There was one member of staff, however, who was conspicuous by her absence. The Little Cabbage did not come and when Ellen met her, two days after her return, the encounter was unfortunate.
Ellen during those first days worked as she had not
worked before. She scrubbed, she sewed on name tapes, she set up her ironing board in the laundry room, she brought pots of flowers upstairs and emptied washing baskets and mended curtains.

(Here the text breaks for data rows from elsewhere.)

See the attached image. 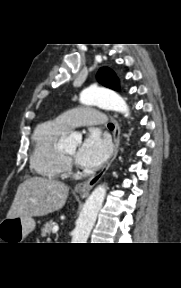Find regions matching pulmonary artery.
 <instances>
[{
    "label": "pulmonary artery",
    "instance_id": "obj_1",
    "mask_svg": "<svg viewBox=\"0 0 181 288\" xmlns=\"http://www.w3.org/2000/svg\"><path fill=\"white\" fill-rule=\"evenodd\" d=\"M56 121L66 130L74 127H89L104 125V117L100 111L94 108L78 107L64 112L56 118Z\"/></svg>",
    "mask_w": 181,
    "mask_h": 288
}]
</instances>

Soon the words "Where's Ellen?"' could be heard with increasing frequency as children came in with grazed knees, bruised foreheads or more complex bruising of the soul. They learnt by the state of her hair how much time she could give them: when it was screwed up on top of her head it was best to fall in behind her with a cloth; when it was in a plait over one shoulder she was bound for the garden; when it was loose she had time to talk. Her clean, starched aprons, pink or white or blue, became a kind of beacon. On the days that they were blue, Chomsky would make an excuse to leave the metalwork shop and tell her that she reminded him of his nursemaid, Katya, whom he had deeply loved.
During that time, when she took almost no time off and did not even allow herself to think of Kohlr@oserl Ellen began to feel that she was some way to accomplishing her task.
But pride goes before a fall. Ellen's fall came at the end of the first week when she was cleaning out a strange collection of debris she found in a small round room in the East Tower.
She had noticed a painting hanging on a dark wall above a table full of unsavoury litter: an old tin of Cerebos salt, rusty round the rim, a candle-end burnt dangerously low, a dead bunch of marigolds with slimy stalks and a piece of bread covered in mouse droppings.